Hay etapas en las que el cuerpo se vuelve cárcel
y la mente, un lugar donde todo eco duele.
No sabes si estás viviendo o solo pasando los días,
esperando que alguno duela menos que el anterior.
Da miedo despertar.
Da miedo pensar.
Porque a veces lo más difícil no es el dolor,
sino la certeza de que seguirá ahí.
Los amigos se van sin querer irse,
pero el silencio pesa más que las palabras que no saben decir.
Y te acostumbras a la ausencia,
como quien aprende a convivir con un fantasma.
Ella sigue ahí.
Te mira cuando no te atreves a mirarte,
te busca en lo poco que queda de ti.
Intenta arrancarte el miedo con ternura,
pero hay miedos que ya no se dejan tocar.

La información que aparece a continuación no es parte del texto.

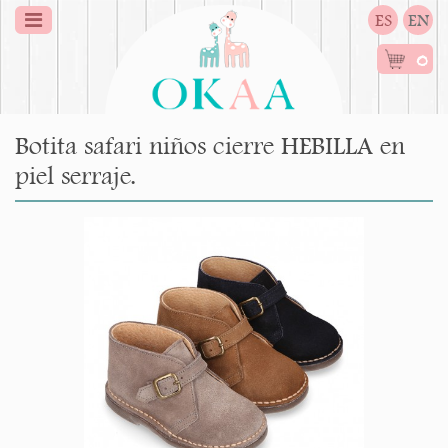
ES
EN
0
Botita safari niños cierre HEBILLA en
piel serraje.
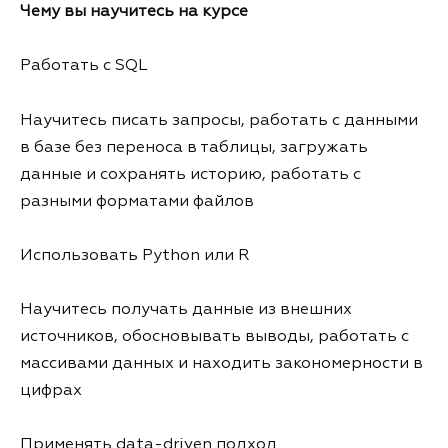
Чему вы научитесь на курсе
Работать с SQL
Научитесь писать запросы, работать с данными
в базе без переноса в таблицы, загружать
данные и сохранять историю, работать с
разными форматами файлов
Использовать Python или R
Научитесь получать данные из внешних
источников, обосновывать выводы, работать с
массивами данных и находить закономерности в
цифрах
Применять data-driven подход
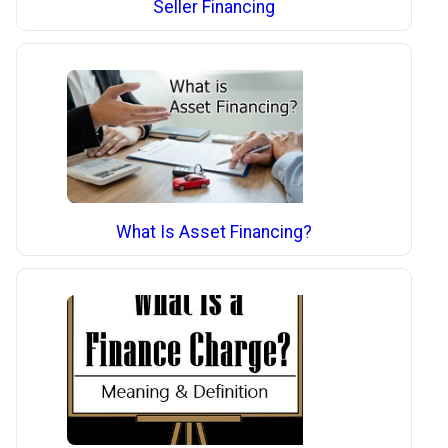
Seller Financing
What Is Asset Financing?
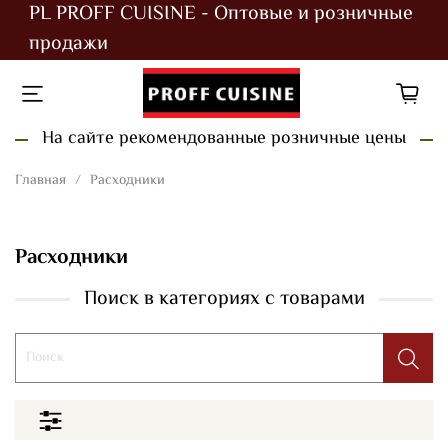
PL PROFF CUISINE - Оптовые и розничные
продажи
На сайте рекомендованные розничные цены
Главная
Расходники
Расходники
Поиск в категориях с товарами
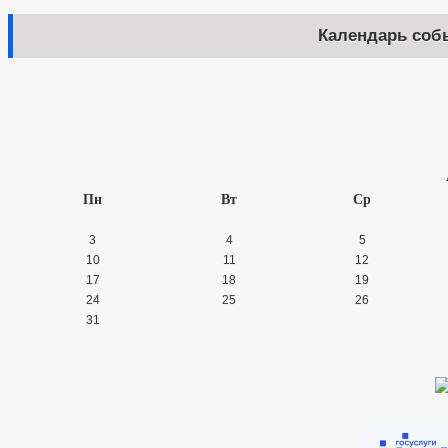
Календарь соб
Пн
Вт
Ср
3
4
5
10
11
12
17
18
19
24
25
26
31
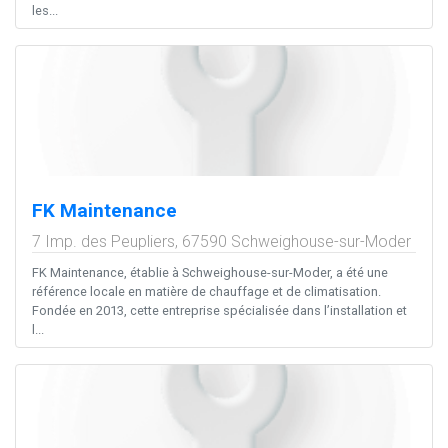
les...
FK Maintenance
7 Imp. des Peupliers,
67590
Schweighouse-sur-Moder
FK Maintenance, établie à Schweighouse-sur-Moder, a été une
référence locale en matière de chauffage et de climatisation.
Fondée en 2013, cette entreprise spécialisée dans l’installation et
l...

El tiempo te roba espacio, manos, independencia.
Te deja sin margen para ser tú.
Y un día te das cuenta
de que incluso respirar se ha vuelto un acto aprendido.
Entonces llega la noche,
y con ella el pensamiento que nunca dices en voz alta:
que tal vez sería más fácil no estar.
No por rendirte,
sino porque no encuentras razón para seguir intentando ser.
Y te quedas ahí,
quieto,
mientras todo sigue su curso,
como si el mundo ya no te incluyera,
como si tú mismo hubieras empezado a irte sin decir adiós.